10. The method of claim 9 further comprising adjusting the sign of the first operand such that the first operand has a positive value and adjusting the sign of the second operand based on a product of the sign of the first operand and the sign of the second operand.

11. The method of claim 10 wherein the first operand is the divisor and the second operand is the dividend.

12. The method of claim 11 further comprising converting the sign of a remainder of the division algorithm from negative to positive.

13. The method of claim 12 further comprising converting the quotient of the division algorithm to a value corresponding to the converted sign of the remainder.

14. The method of claim 13 wherein the aligning comprises shifting the divisor by a first amount sufficient to align the most significant non-zero bit to the most significant bit position of a datapath.

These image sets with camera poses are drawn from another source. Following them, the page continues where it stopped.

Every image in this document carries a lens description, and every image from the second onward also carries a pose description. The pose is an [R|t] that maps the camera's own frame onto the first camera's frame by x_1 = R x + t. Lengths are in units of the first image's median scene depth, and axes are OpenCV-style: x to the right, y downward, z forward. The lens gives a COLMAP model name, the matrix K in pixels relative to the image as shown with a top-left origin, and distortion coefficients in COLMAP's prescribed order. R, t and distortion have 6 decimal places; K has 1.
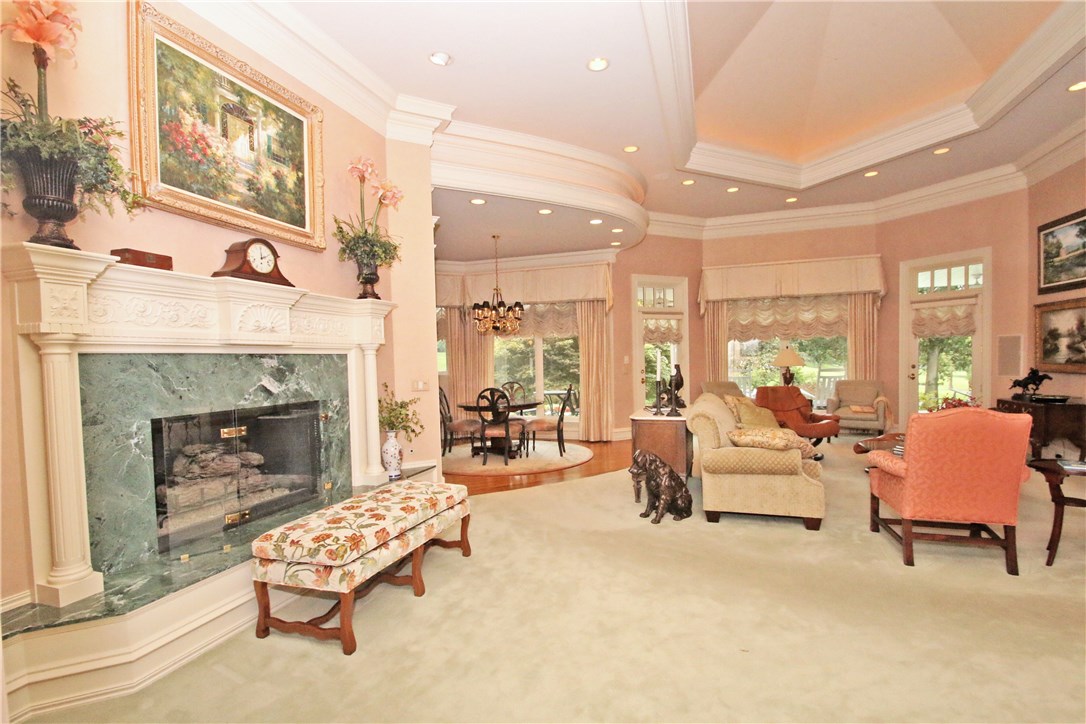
lens RADIAL K [[518.0, 0, 542.2], [0, 518.0, 380.3], [0, 0, 1]] dist [0.012403, -0.013398]
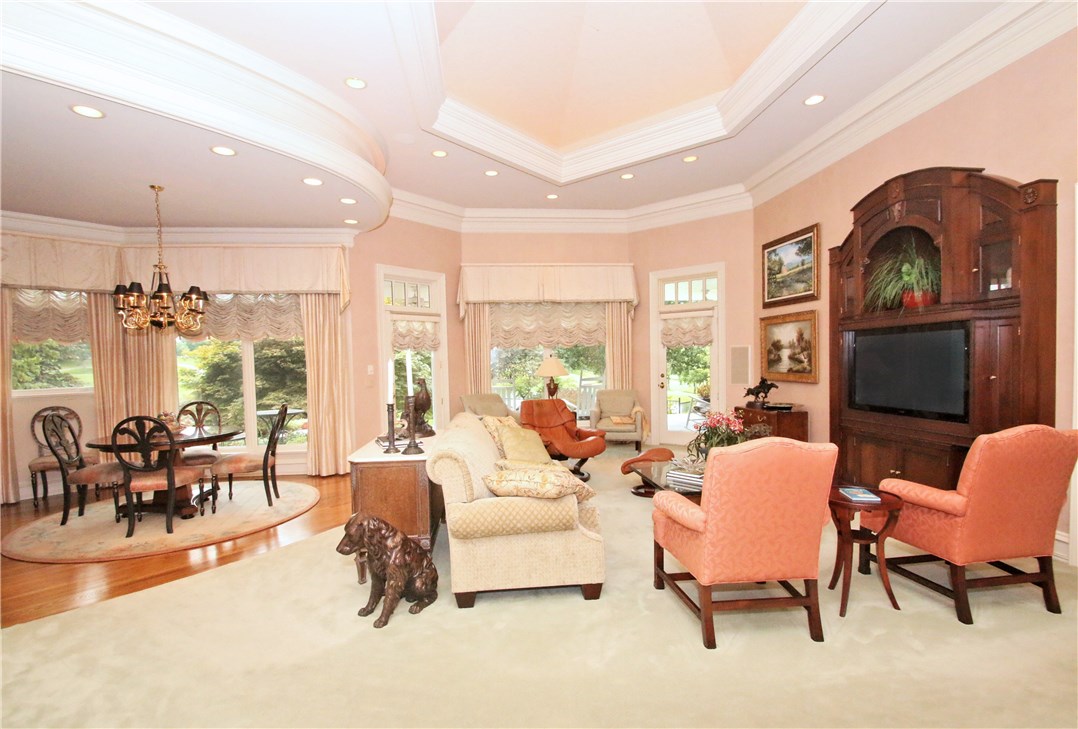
lens RADIAL K [[511.9, 0, 539.0], [0, 511.9, 364.5], [0, 0, 1]] dist [0.026377, 0.000043]
pose [[0.910278, -0.000331, 0.413998, 0.089098], [0.017509, 0.999136, -0.037700, -0.016607], [-0.413628, 0.041566, 0.909497, 0.212696]]
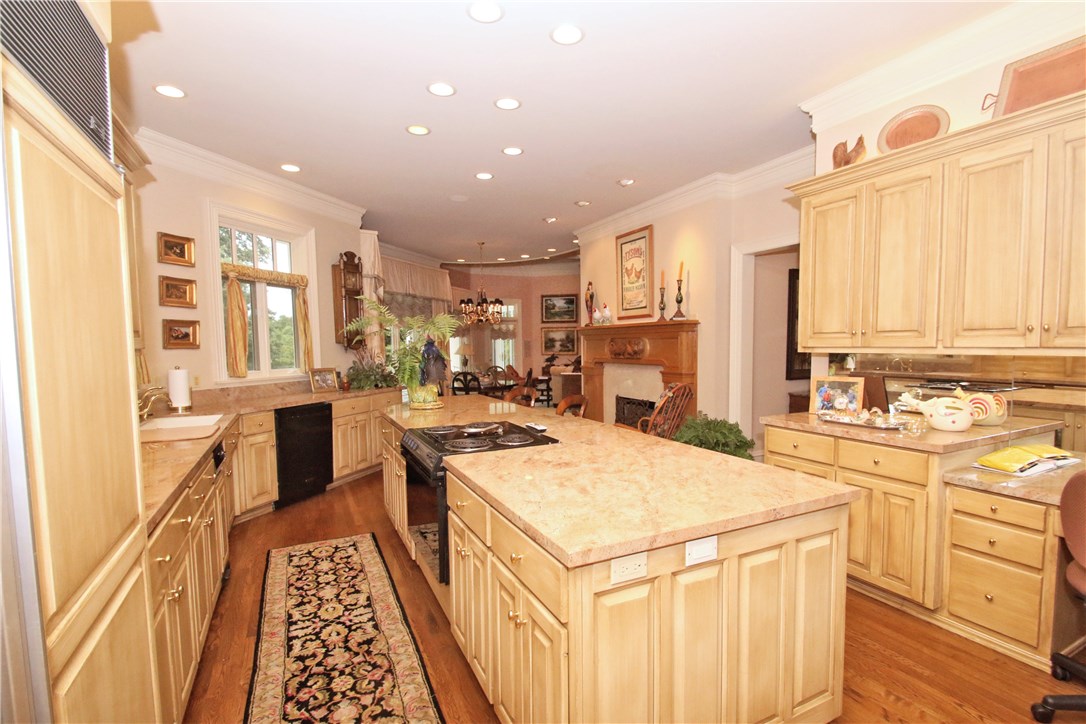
lens RADIAL K [[518.0, 0, 542.2], [0, 518.0, 380.3], [0, 0, 1]] dist [0.012403, -0.013398]
pose [[0.018005, -0.048774, 0.998648, -1.401154], [0.047013, 0.997746, 0.047882, -0.014326], [-0.998732, 0.046087, 0.020257, 0.907265]]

15. The method of claim 14 wherein the quotient and the remainder are shifted by a second amount equal to the negative of the first amount.

16. The method of claim 15 wherein the division algorithm is a radix-2 division algorithm.

17. The method of claim 15 wherein the division algorithm is a radix-10 division algorithm.

18. A system comprising:

a memory to store instructions, which when executed, are to perform a floating point division operation on an integer divisor and an integer dividend;

a processor to execute the instructions and to align the most significant non-zero bits of the divisor and dividend prior to performing the division operation;

an audio device coupled to the processor.

19. The system of claim 18 wherein the processor is to align the most significant non-zero bits by performing a left shift operation on the divisor, the left shift operation to shift the divisor left by an amount sufficient to align the most significant non-zero bit to the most significant bit position of a datapath.

20. The system of claim 18 wherein the processor is to generate the 1's complement of the divisor if the divisor is negative before performing the division operation.

21. The system of claim 20 wherein the processor is to generate the 2's complement of the dividend if the divisor is positive and the dividend is negative prior to performing the division operation.

22. The system of claim 20 wherein the processor is to generate the 2's complement of the dividend if the divisor is negative and the dividend is positive prior to performing the division operation.

23. The system of claim 20 wherein the processor is to perform a right shift operation on a quotient and a remainder of the division operation, the right shift operation to shift the quotient and the remainder right.

24. The system of claim 23 wherein the processor is to invert the sign of the remainder if the remainder is negative.

25. The system of claim 24 wherein the processor is to add a value to the quotient if the remainder is negative such that the quotient corresponds to the positive value of the remainder.

26. A machine-readable medium having stored thereon a set of instructions, which when executed by a machine, cause the machine to perform a method comprising:

aligning two integer operands with each other before performing a floating point division operation on the operands;

performing the floating point division operation on the operands, the operation having a number of processing cycles equal to the difference between the most significant non-zero bits more significant than the most significant zero bit of the two integer operands;

converting a negative remainder resulting from the floating point operation into a positive remainder.

27. The machine-readable medium of claim 26 further comprising instructions to convert a first of the two integer operands from a negative value to a positive value before performing the division operation.

28. The machine-readable medium of claim 27 further comprising instructions to convert the sign of a second of the two integer operands based, at least in part, on the sign of the first operand before performing the division operation.

29. The machine-readable medium of claim 28 wherein the first operand is a divisor and the second operand is a dividend.

30. The machine-readable medium of claim 29 wherein the division operation results in fewer processing cycles than a division operation performed on unaligned operands of the same size as the aligned operands.